Hughes & Hughes: It’s Anything But Simple
by Eoin Purcell
Over at MediaConact there’s a blog post that puts the blame squarely on high prices for Hughes & Hughes’ failure:
In the analysis of the failure of the business in the media today there is mention of high rents, and the move by consumers online as the main reasons for the closure of the chain. The truth behind the collapse is a little more simple. Their books were just far too expensive, with many titles being more than twice the price they are on Amazon. It maybe the prices were a direct result of the high running costs, but there is no way they could have survived by continuing to over charge customers.
Just before Christmas we wanted to buy 60 copies to the wonderful “Tribes” by US marketing Guru Seth Godin to send to customers as a thank you present. I phoned around and the price in Hughes & Hughes was €16 per copy. We ended up getting the books on Amazon.co.uk for just €7.50 per copy.

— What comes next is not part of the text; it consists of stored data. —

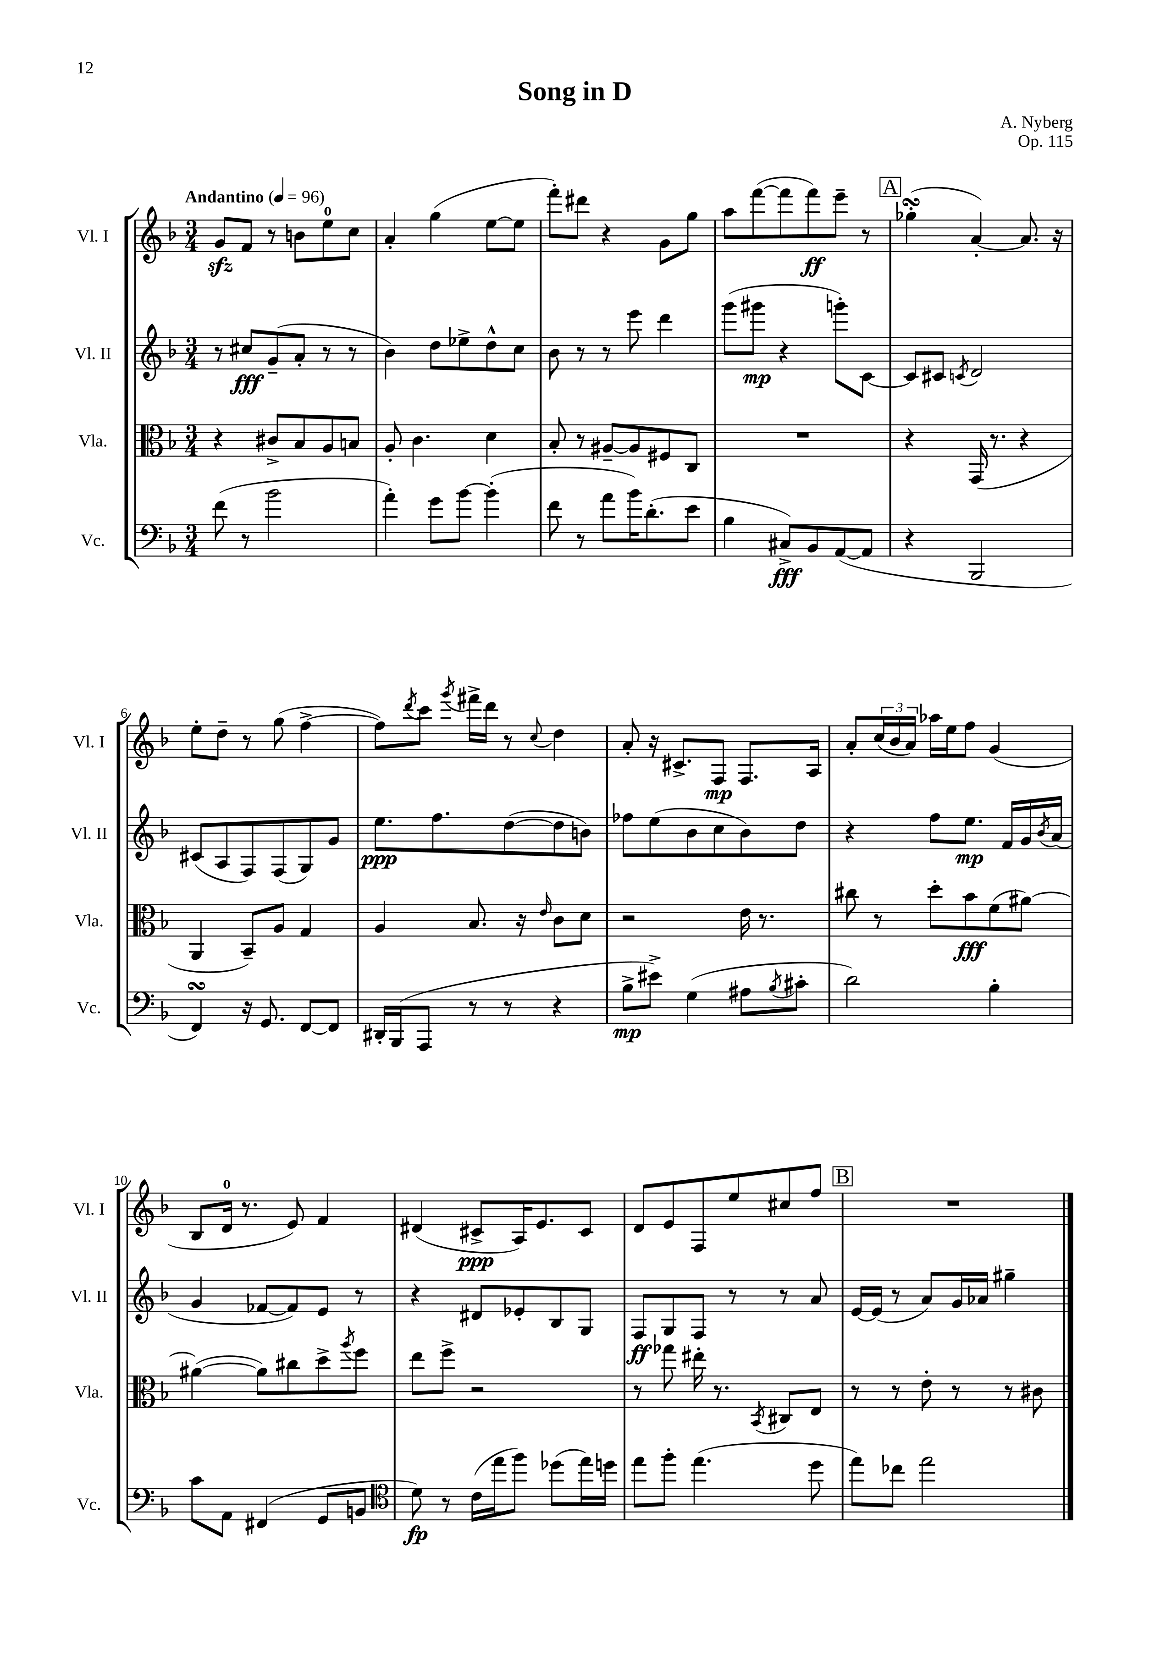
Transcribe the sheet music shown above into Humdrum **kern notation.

**kern	**kern	**kern	**kern
*staff4	*staff3	*staff2	*staff1
*clefF4	*clefC3	*clefG2	*clefG2
*k[b-]	*k[b-]	*k[b-]	*k[b-]
*M3/4	*M3/4	*M3/4	*M3/4
*MM96	*MM96	*MM96	*MM96
(8f	4r	8r	8g
8r	.	8cc#	8f
2b-	8c#^	(8g~	8r
.	8B-	8a'	8b
.	8A	8r	8ee
.	8B	8r	8cc
=	=	=	=
4a')	8A'	4b-)	4a'
.	4.c	.	.
8g	.	8dd	(4gg
[8b-	.	8ee-^	.
(4b-']	4d	8dd^^	[8ee
.	.	8cc	8ee]
=	=	=	=
8f	8B-'	8b-	8fff')
8r	8r	8r	8ddd#
8a	[8A#~	8r	4r
16b-)	8A#]	8eee	.
(8.d'	.	.	.
.	8F#	4ddd	8g
8e	8C	.	8gg
=	=	=	=
4B-	2.r	(8ggg	8aa
.	.	8ggg#	([8fff
8C#^)	.	4r	8fff]
8BB-	.	.	8fff)
([8AA	.	8ggg')	8eee~
8AA]	.	[8c	8r
=	=	=	=
4r	4r	8c]	(4gg-'
.	.	8c#	.
.	.	8qc	.
2BBB-	(16GG	2d	[4a')
.	8.r	.	.
.	4r	.	8.a]
.	.	.	16r
=	=	=	=
4FF)	4AA	(8c#	8ee'
.	.	8A	8dd~
16r	8BB-~)	8F)	8r
8.GG	.	.	.
.	8A	(8F	(8gg
[8FF	4G	8G)	[4ff^
8FF]	.	8g	.
=	=	=	=
16DD#'	4A	8.ee	8ff])
(16BBB-	.	.	.
.	.	.	8qddd
8AAA	.	.	8ccc
.	.	8.ff	.
.	.	.	8qggg
8r	8.B-	.	16fff#^
.	.	.	16ddd
8r	.	([8dd	8r
.	16r	.	.
.	16qqe	.	8qqcc
4r	8c	8dd]	4dd
.	8d	8b)	.
=	=	=	=
8B-^	2r	8ff-	8a'
8e#^)	.	(8ee	16r
.	.	.	8.c#^
(4G	.	8b-	.
.	.	8cc	8F
8A#	16e	8b-)	8.F
.	8.r	.	.
8qB-	.	.	.
8c#'	.	8dd	.
.	.	.	16A
=	=	=	=
2d)	8cc#	4r	8a'
.	8r	.	(24cc
.	.	.	24b-
.	.	.	24a)
.	8dd'	8ff	16aa-
.	.	.	16ee
.	8b-	8.ee	8ff
4B-'	(8f	.	(4g
.	.	16f	.
.	[8a#)	16g	.
.	.	8qb-	.
.	.	(16a	.
=	=	=	=
8c	(4a#_	4g	8B-
8AA	.	.	16d
.	.	.	8.r
(4FF#	8a#])	[8f-	.
.	8cc#	8f-])	8e)
8GG	8dd^	8e	4f
.	8qaa	.	.
8BB	8ff	8r	.
=	=	=	=
*clefC4	*	*	*
8d)	8ee	4r	(4d#
8r	8ff^	.	.
(16c	2r	8d#	8c#^
16ee	.	.	.
8ff)	.	8e-'	16A)
.	.	.	8.e
(8dd-	.	8B-	.
16ee)	.	8G	8c#
16dd	.	.	.
=	=	=	=
8ee	8r	8F	8d
8ff'	8gg-	8G	8e
(4.ee	16ee#'	8F	8F
.	8.r	.	.
.	.	8r	8ee
.	8qBB-	.	.
.	8C#	8r	8cc#
8dd	8E	8a	8ff
=	=	=	=
8ee)	8r	[16e	2.r
.	.	(16e]	.
8cc-	8r	8r	.
2ee	8e'	8a)	.
.	8r	16g	.
.	.	16a-	.
.	8r	4gg#~	.
.	8c#	.	.
==	==	==	==
*-	*-	*-	*-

The price was the same on Amazon whether we were was getting one copy or 70.
Do you see now why Hughes & Hughes is gone out of business?
I responded because I really felt that the post was far too simplistic in its analysis:
I agree and disagree with you on this. On the one hand H&H had a real challenge on Price in that Amazon and other internet retailers have a very impressive price advantage. But that can be easily explained.
* Amazon get a much higher % discount from publishers than even a chain like H&H did. That is one reason for the price differential.
* Secondly H&H sell much fewer books and unlike Amazon couldn’t make up for cheaper prices by relying on volume sales, especially in a small market like Ireland (Amazon buys and sells internationally).
* Thirdly and perhaps most importantly, H&H had bricks and mortar stores which Amazon does not. When you add in the distribution network that a Bricks and Mortar chain imposes and the redundant stock it very quickly becomes obvious that the kind of expenses imposed by real world bookselling is what made up for most of the price differential. It was unavoidable.
BUT, and this is important, many independents simply refuse to compete on prices and are doing pretty well. They tap customer need in their locality and provide services that a chain or Amazon simply can’t. So Price alone is not the reason why H&H closed. It didn’t help, of that I am sure, but given the thriving stores that sell at the same price or higher, I think it’s the wrong focus.